_WORK REQUEST_
Nothing but the lines from the one containing "hfov_deg: 3.8" through the one containing "exposure_s: 1/250", both included, should be given again, each exactly as written below.

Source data
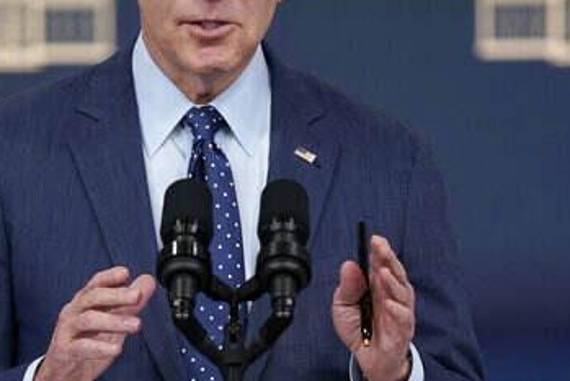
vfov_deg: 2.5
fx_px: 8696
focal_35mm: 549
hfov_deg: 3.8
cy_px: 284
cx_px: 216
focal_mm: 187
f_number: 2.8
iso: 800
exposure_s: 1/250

...

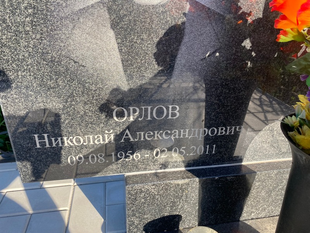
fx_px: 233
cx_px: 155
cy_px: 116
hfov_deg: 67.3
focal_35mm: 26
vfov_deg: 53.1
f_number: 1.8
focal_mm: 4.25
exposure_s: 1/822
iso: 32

* * *

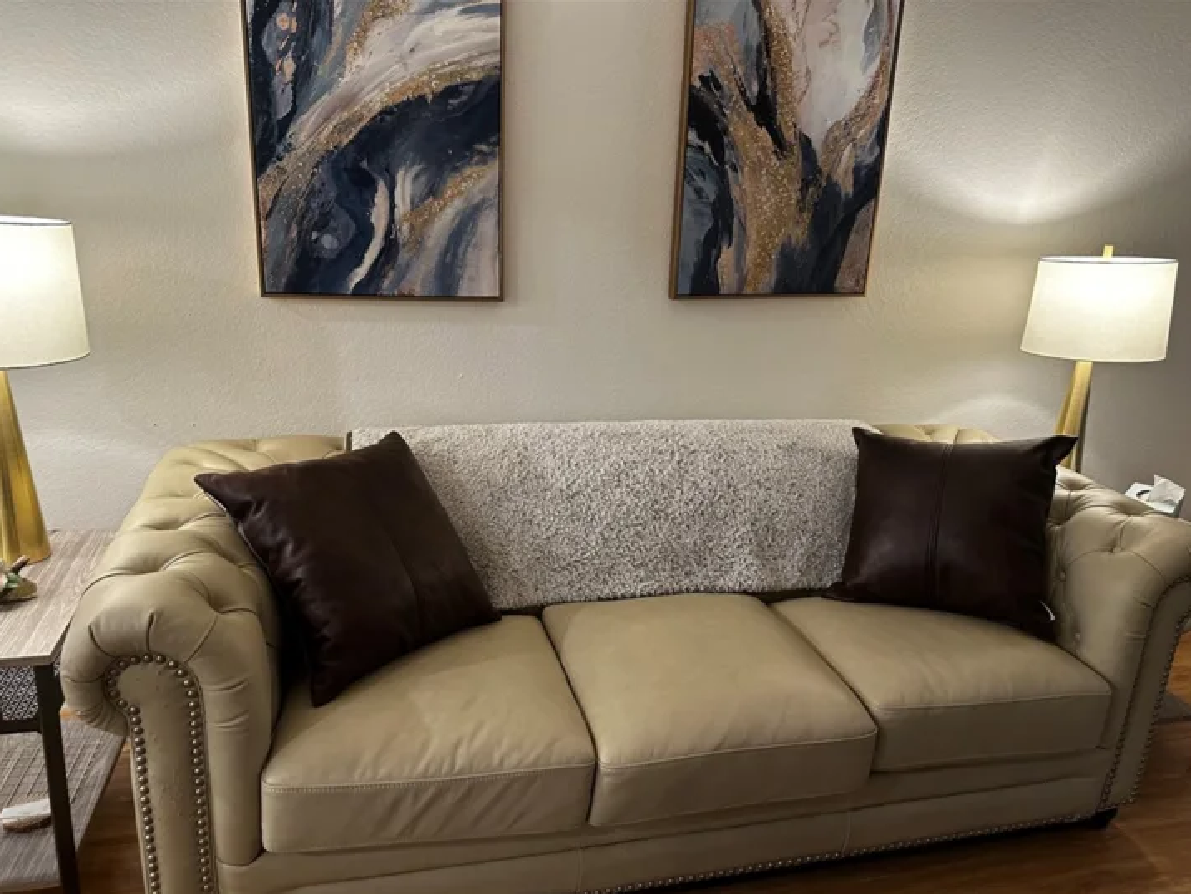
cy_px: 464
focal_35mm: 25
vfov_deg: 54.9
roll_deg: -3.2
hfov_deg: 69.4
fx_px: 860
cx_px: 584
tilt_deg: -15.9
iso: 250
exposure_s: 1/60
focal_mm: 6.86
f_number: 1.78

_WRITTEN SOLUTION_
hfov_deg: 3.8
cy_px: 284
cx_px: 216
focal_mm: 187
f_number: 2.8
iso: 800
exposure_s: 1/250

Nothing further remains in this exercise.